それでも、行ってみたら案外なんとかなるものだった。なんとかできるものだった。

なーんだ、私、ちゃんと一人でも生きていけるんじゃん。それが嬉しかった。

 

本当は旅行記として書くつもりだったけれど、実際に行ったところまで書くとあまりにも長くなりそうなので2つに分けることにした。これは、飛び立つ前までのお話。

 

深夜特急』の冒頭で、沢木はこう記している。

ミッドナイト・エクスプレスとは、トルコの刑務所に入れられた外国人受刑者のあいだの隠語である。脱獄することを、ミッドナイト・エクスプレスに乗る、と言ったのだ。

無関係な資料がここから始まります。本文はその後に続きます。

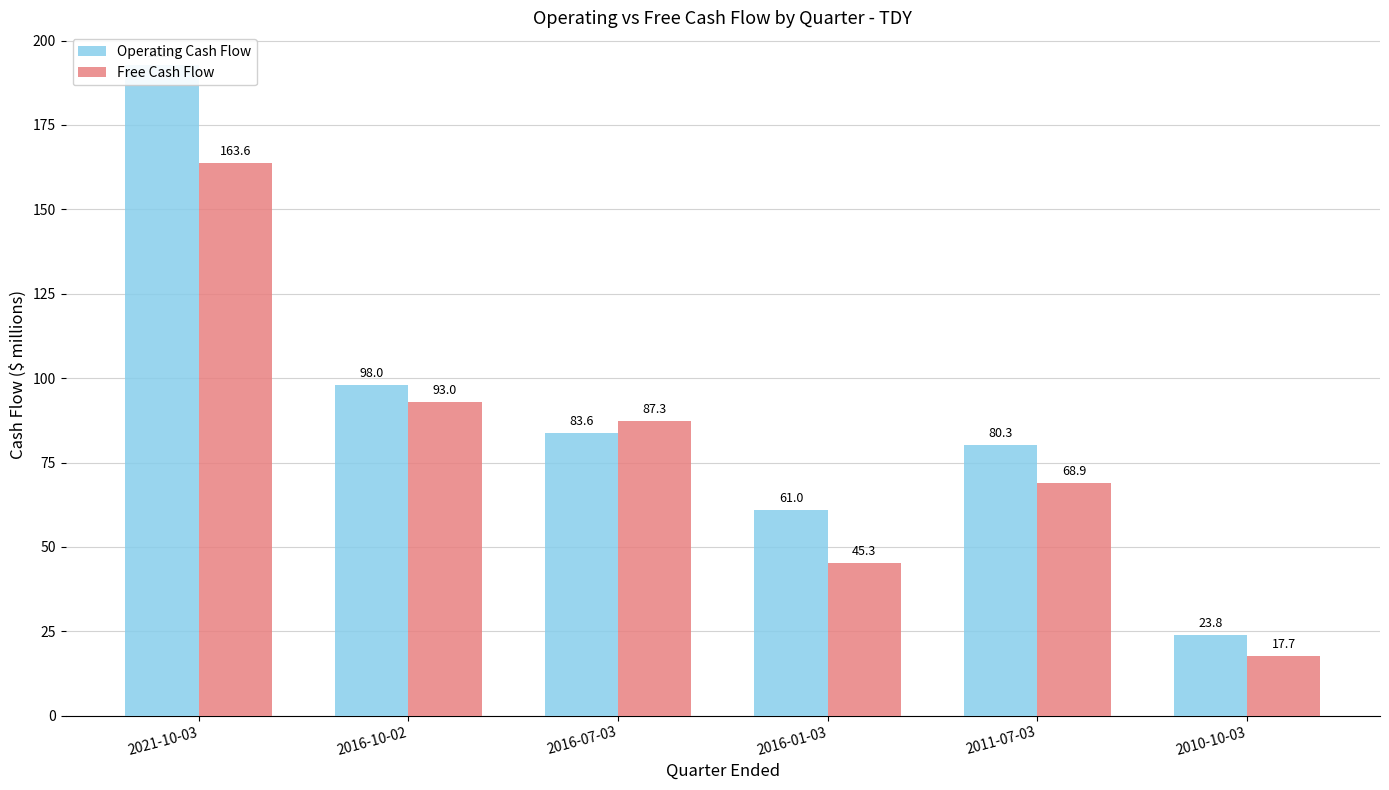

The Free Cash Flow series shows 17.7 at 2010-10-03. True or false?

True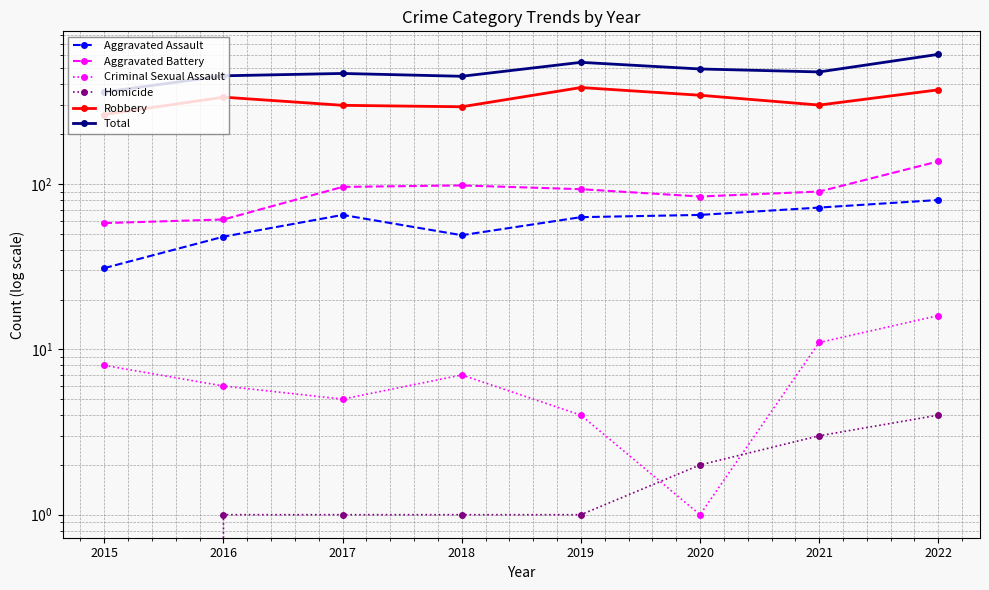

Does the chart display data point markers on the line(s)?

Yes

映画『ショーシャンクの空に』に、ブルックスという、50年間服役している年老いた男が登場する。世界の変化から隔たれた刑務所の中で半世紀を過ごした彼は、めでたく出所するものの外の世界の変わり果てた様に夢見ていたような光を見出だせず、自らの命を断ってしまう。この老人に、私は自分を見出す。ブルックスにとってのショーシャンク刑務所が、私にとっての日本なのである。出たくて仕方がなくて、それでいて愛する人たちがいて、結局は居心地がいい場所。深夜特急に乗ろうとしたけれど、心は塀の中から出られなかった。

深夜特急に乗って目にする「外」の眩さに、次こそ身も心も浸したいものだ。香港にはきっとまた行こう。